* _Exercise set_
[1] Answer these from the unify include processor file, one answer per line, marked to match:
(a) What is the maximum include depth?
(b) Virtual includes are resolved relative to what?
(c) How many lines does the file have in total?
[2] Gather every line in the records that contains the string "Database".

* _Excerpt provided_
= = = =

@fwdslsh/unify
Version:
A lightweight, framework-free static site generator with Bun native APIs
225 lines (194 loc) • 7.61 kB
JavaScript
/**
* HTML Include Processor for unify
* Handles expansion of Apache SSI-style include directives
*/
import fs from 'fs/promises';
import path from 'path';
import { resolveIncludePath } from '../utils/path-resolver.js';
import {
IncludeNotFoundError,
CircularDependencyError,
FileSystemError,
MaxDepthExceededError
} from '../utils/errors.js';
import { logger } from '../utils/logger.js';
// Regex to match include directives
const INCLUDE_DIRECTIVE_REGEX = /<!--#include\s+(virtual|file)="([^"]+)"\s*-->/gi;
// Maximum include depth to prevent runaway recursion
const MAX_INCLUDE_DEPTH = 10;
/**
* Process all include directives in HTML content with Apache SSI-style syntax.
* Supports both file includes (relative to current file) and virtual includes (relative to source root).
* Recursively processes nested includes with circular dependency detection and depth limiting.
*
* @param {string} htmlContent - HTML content containing include directives to process
* @param {string} filePath - Absolute path of the current file being processed
* @param {string} sourceRoot - Absolute path to the source root directory
* @param {Set<string>} processedFiles - Set of file paths currently being processed (for cycle detection)
* @param {number} depth - Current recursion depth (max 10 levels)

= = = =

* _Supplied entries_
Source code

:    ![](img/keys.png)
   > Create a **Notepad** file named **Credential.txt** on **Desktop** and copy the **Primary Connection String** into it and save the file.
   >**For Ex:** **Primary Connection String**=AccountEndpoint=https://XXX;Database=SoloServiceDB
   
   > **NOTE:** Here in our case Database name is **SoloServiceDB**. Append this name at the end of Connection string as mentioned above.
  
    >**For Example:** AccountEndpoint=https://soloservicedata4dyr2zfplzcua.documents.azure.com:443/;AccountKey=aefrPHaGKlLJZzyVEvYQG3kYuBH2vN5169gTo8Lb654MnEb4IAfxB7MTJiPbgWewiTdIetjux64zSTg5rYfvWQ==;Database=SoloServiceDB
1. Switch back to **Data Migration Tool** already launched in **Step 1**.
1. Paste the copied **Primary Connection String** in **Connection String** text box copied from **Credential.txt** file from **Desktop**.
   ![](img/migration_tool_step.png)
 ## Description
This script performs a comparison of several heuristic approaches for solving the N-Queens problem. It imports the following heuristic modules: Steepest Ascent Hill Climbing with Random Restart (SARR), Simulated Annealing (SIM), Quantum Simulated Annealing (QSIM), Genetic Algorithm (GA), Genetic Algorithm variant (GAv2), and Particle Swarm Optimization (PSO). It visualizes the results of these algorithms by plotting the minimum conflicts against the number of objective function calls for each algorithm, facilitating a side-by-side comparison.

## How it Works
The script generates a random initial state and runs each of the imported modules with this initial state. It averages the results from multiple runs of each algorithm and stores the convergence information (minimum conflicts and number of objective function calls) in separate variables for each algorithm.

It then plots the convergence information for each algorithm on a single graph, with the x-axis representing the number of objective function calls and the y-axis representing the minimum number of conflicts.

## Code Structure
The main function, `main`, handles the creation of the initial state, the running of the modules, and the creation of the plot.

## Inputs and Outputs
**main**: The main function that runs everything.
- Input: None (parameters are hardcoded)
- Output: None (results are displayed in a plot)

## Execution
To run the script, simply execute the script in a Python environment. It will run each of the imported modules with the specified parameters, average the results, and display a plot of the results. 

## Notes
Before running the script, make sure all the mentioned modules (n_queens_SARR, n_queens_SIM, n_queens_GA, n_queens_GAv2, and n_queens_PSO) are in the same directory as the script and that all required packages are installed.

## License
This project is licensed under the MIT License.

= = = =

* _Exercise answers_
[1]
(a) 10
(b) The source root
(c) 225

[2]
   >**For Ex:** **Primary Connection String**=AccountEndpoint=https://XXX;Database=SoloServiceDB
   > **NOTE:** Here in our case Database name is **SoloServiceDB**. Append this name at the end of Connection string as mentioned above.
    >**For Example:** AccountEndpoint=https://soloservicedata4dyr2zfplzcua.documents.azure.com:443/;AccountKey=aefrPHaGKlLJZzyVEvYQG3kYuBH2vN5169gTo8Lb654MnEb4IAfxB7MTJiPbgWewiTdIetjux64zSTg5rYfvWQ==;Database=SoloServiceDB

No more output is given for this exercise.